Salâ, Hz. Peygambere (s.a.v.) selam ve övgüdür. Kur’an-ı Kerim’de ve hadislerde Hz. Peygambere (s.a.v.) çeşitli durumlarda salât-ü selam getirilmesi tavsiye edilmiş ise de ne asr-ı saadette ne de ilk dönemlerde câmilerde salâ okunmuştur. Bununla birlikte Kitap ve sünnette Hz. Peygamber ve diğer peygamberlere salât getirilmesi örneklerine binaen örfümüzde değişik kalıplarda pek çok salâ metni var olagelmiştir. Sonuç itibarıyla dinî açıdan özel önemi olan gün ve geceleri hatırlatmak, meydana gelen bir vefatı ve kılınacak cenaze namazını haber vermek amacıyla salâ okunması, kültürel bir değer olarak kabul edilebilir ve bu yönüyle de dinî açıdan herhangi bir sakınca taşımadığı, Müslüman toplumun toplu duaya teşvik kapsamında uygulanabileceği söylenebilir.

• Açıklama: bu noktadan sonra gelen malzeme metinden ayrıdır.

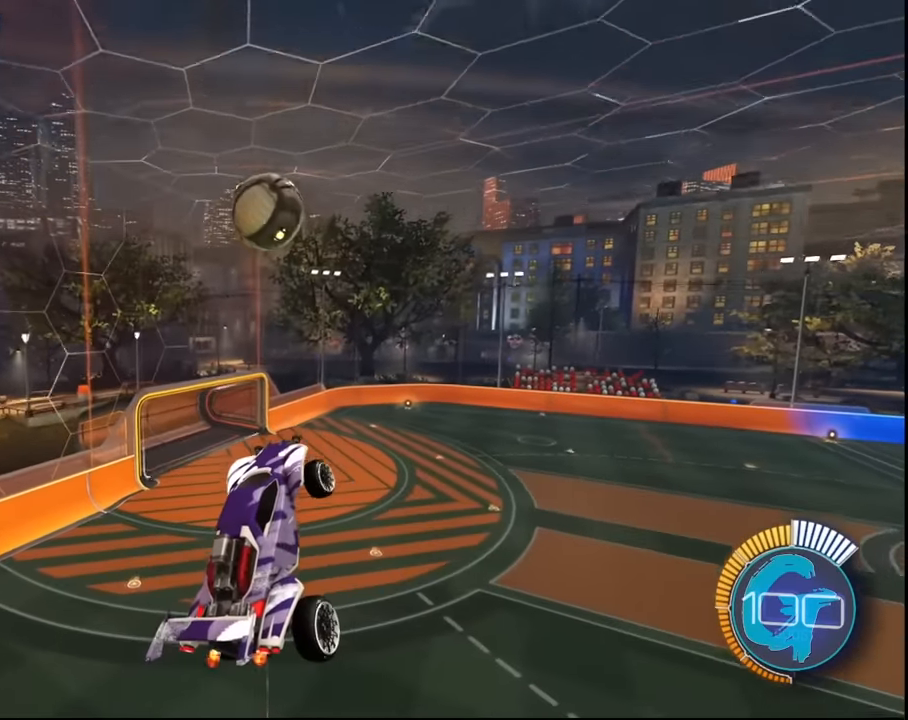
{"buttons": [], "left_stick": "center", "right_stick": "center", "events": []}
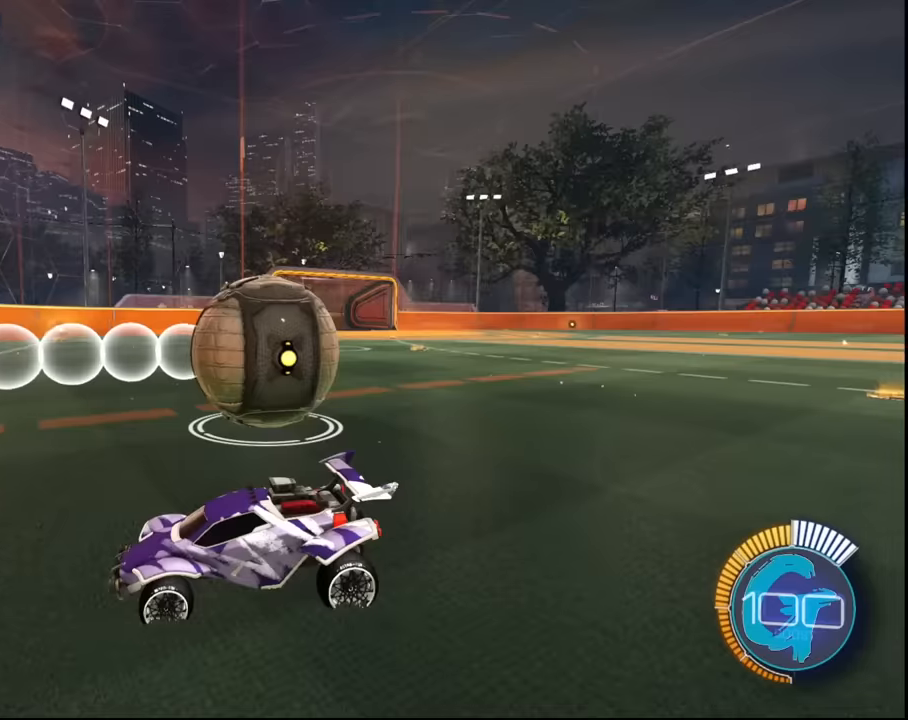
{"buttons": [], "left_stick": "center", "right_stick": "center", "events": []}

a) Afet zamanları bütün imkanlarımızla yardımlaşma, yaraları sarma, birlik, beraberlik, soğukkanlı olma ve ümidi canlı tutma günüdür.
b) Arama kurtarma çalışmalarına eğitimliysek şayet bizzat, değilsek bütün imkanlarımızla maddi ve manevi destek vermeye çalışmalıyız.
c) Kızılay vasıtasıyla yaralılar için kan verilebiliriz.
d) AFAD, Kızılay, Türkiye Diyanet Vakfı gibi devlet kurumları ile güvenilir sivil yardım kurumları vasıtasıyla deprem bölgesine nakdi ve ayni yardımlarda bulunulabiliriz.
e) İlgili kurumlarla koordineli olarak temel gıda, battaniye, kaban, kışlık ayakkabı gibi ihtiyaç malzemeleri ulaştırmaya çalışmalıyız.
f) Devlet yetkililerinin trafik, organizasyon, tedbir vd. konularda yaptıkları ve yapacakları çağrı ve duyuruları dikkate almalıyız.
g) Toplumda fitne ve fesada sebep olacak her türlü haber ve paylaşımdan uzak durmalıyız.
h) Bu şiddetli soğukta barınma ihtiyacı olan kardeşlerimize gönüllerimizi, evlerimizi, iş yerlerimizi açmalıyız.
i) Israrla ve samimi olarak dua etmek.